§ **待办事项**:
1. 判断以下三项说法是否与关于原子类的文本相符。每项回答“是”或“否”，并原样引用该文本中起决定作用的字句。(a) 基本类型原子类包括 AtomicInteger、AtomicBoolean、AtomicLong 三个；(b) 数组类型原子类中包括 AtomicReference；(c) AtomicIntegerDemo 示例用 100 个线程，每个线程加 5000 次。
2. 根据关于原子类的文本，AtomicReference 被描述为什么？
3. 请从关于原子类的文本的最后一句之后接着写下去。

§ **所给文本**:
::::

可以原子方式更新的 int,boolean,long值,基本类型原子类包括三个:AtomicInteger、AtomicBoolean、AtomicLong
常用API如下:
举例:AtomicInteger
class MyNumber{
private AtomicInteger atomicInteger = new AtomicInteger();
public void addPlus(){
atomicInteger.incrementAndGet();
}
public AtomicInteger getAtomicInteger() {
return atomicInteger;
}
}
public class AtomicIntegerDemo {
//100个线程,每个线程加5000次,CountDownLatch 等待上一个线程执行完毕
public static void main(String[] args) throws InterruptedException {
MyNumber myNumber = new MyNumber();
CountDownLatch countDownLatch = new CountDownLatch(100);
for (int i = 1; i <= 100; i++) {
new Thread(() -> {
try {
for (int j = 1; j <= 5000; j++) {
myNumber.addPlus();
}
}finally {
countDownLatch.countDown();
}
},String.valueOf(i)).start();
}
countDownLatch.await();
System.out.println(myNumber.getAtomicInteger().get());
}
}
一个数组,其中元素可以原子方式更新,数组类型原子类包括三个:AtomicIntegerArray、AtomicLongArray、AtomicReferenceArray
常用API如下:
举例:AtomicIntegerArray
public class AtomicIntegerArrayDemo {
public static void main(String[] args) {
//三种初始化方式
AtomicIntegerArray atomicIntegerArray = new AtomicIntegerArray(new int[5]);
//AtomicIntegerArray atomicIntegerArray = new AtomicIntegerArray(5);
//AtomicIntegerArray atomicIntegerArray = new AtomicIntegerArray(new int[]{1,2,3,4,5});
for (int i = 0; i < atomicIntegerArray.length(); i++) {
System.out.print(atomicIntegerArray.get(i) + " ");
}
System.out.println();
int tmpInt = 0;
tmpInt = atomicIntegerArray.getAndSet(0, 1111);
System.out.println(tmpInt+"\t"+atomicIntegerArray.get(0));
atomicIntegerArray.getAndIncrement(1);
atomicIntegerArray.getAndIncrement(1);
tmpInt = atomicIntegerArray.getAndIncrement(1);
System.out.println(tmpInt+"\t"+atomicIntegerArray.get(1));
}
}
AtomicReference : 可以原子方式更新的对象引用。

::::

§ **所给数据**:

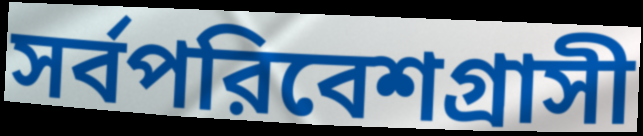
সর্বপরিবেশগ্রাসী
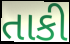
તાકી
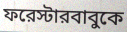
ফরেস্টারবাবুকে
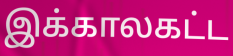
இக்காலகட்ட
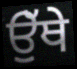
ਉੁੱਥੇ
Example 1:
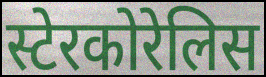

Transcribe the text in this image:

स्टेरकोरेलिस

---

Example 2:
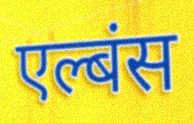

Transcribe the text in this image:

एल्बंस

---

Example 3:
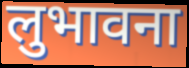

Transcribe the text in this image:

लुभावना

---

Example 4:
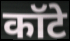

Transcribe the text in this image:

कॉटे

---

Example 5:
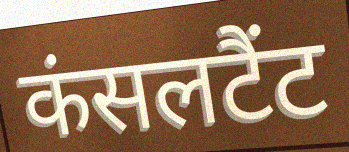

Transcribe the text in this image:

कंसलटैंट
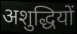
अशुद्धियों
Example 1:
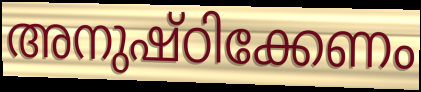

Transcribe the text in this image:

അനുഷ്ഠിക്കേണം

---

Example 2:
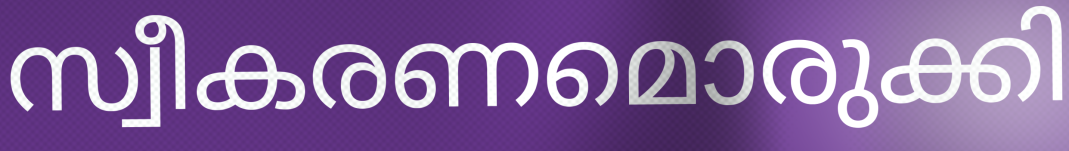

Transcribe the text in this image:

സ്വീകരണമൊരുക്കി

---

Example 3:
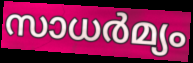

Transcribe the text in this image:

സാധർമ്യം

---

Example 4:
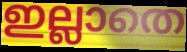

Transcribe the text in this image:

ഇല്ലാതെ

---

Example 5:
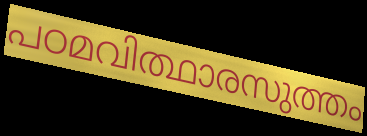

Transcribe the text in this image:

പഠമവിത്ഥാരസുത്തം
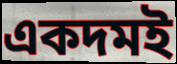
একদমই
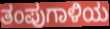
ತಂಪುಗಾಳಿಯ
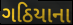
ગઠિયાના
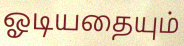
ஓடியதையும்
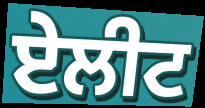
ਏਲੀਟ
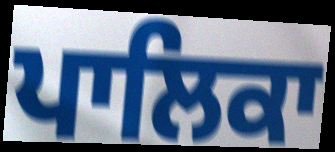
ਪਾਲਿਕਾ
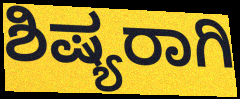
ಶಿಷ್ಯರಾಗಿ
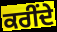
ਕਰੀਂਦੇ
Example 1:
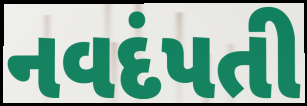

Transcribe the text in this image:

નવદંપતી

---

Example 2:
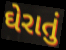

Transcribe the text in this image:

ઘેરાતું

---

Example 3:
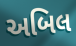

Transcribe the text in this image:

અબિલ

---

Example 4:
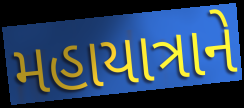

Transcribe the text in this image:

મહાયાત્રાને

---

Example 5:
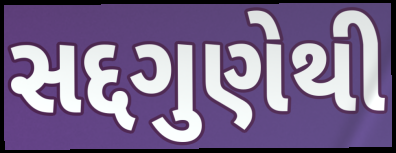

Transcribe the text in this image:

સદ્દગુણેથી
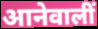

::::

§ **各题答案**:
1.
(a) 是。“基本类型原子类包括三个:AtomicInteger、AtomicBoolean、AtomicLong”
(b) 否。“数组类型原子类包括三个:AtomicIntegerArray、AtomicLongArray、AtomicReferenceArray”
(c) 是。“100个线程,每个线程加5000次”

2. AtomicReference 是可以原子方式更新的对象引用。

3.
class User{
String userName;
int age;
public User(String userName, int age) {
this.userName = userName;
this.age = age;
}
@Override
public String toString() {
return "User{" +
"userName='" + userName + '\'' +
", age=" + age +
'}';
}
}
public class AtomicReferenceDemo {
public static void main(String[] args) {
User z3 = new User("shangsan", 24);
User l4 = new User("lisi", 28);
AtomicReference<User> atomicReference = new AtomicReference<>();
atomicReference.set(z3);
System.out.println(atomicReference.compareAndSet(z3,l4)+"\t"+atomicReference.get().toString());
System.out.println(atomicReference.compareAndSet(z3,l4)+"\t"+atomicReference.get().toString());
}
}
AtomicStampedReference : 维护一个对象引用以及一个整数“标记”,可以原子方式更新。
携带版本号的引用类型原子类,可以解决ABA问题,可以记录修改过几次
public class ABADemo {
static AtomicInteger atomicInteger = new AtomicInteger(100);
//初始标记1
static AtomicStampedReference atomicStampedReference = new AtomicStampedReference(100,1);
public static void main(String[] args) {
abaProblem();
abaResolve();
}
public static void abaResolve() {
//过程:t3打印初始标记 -》 t4打印初始标记 -》 t3 ABA -》 t4 compareAndSet 失败 (代码里边的sleep为了保证代码执行顺序)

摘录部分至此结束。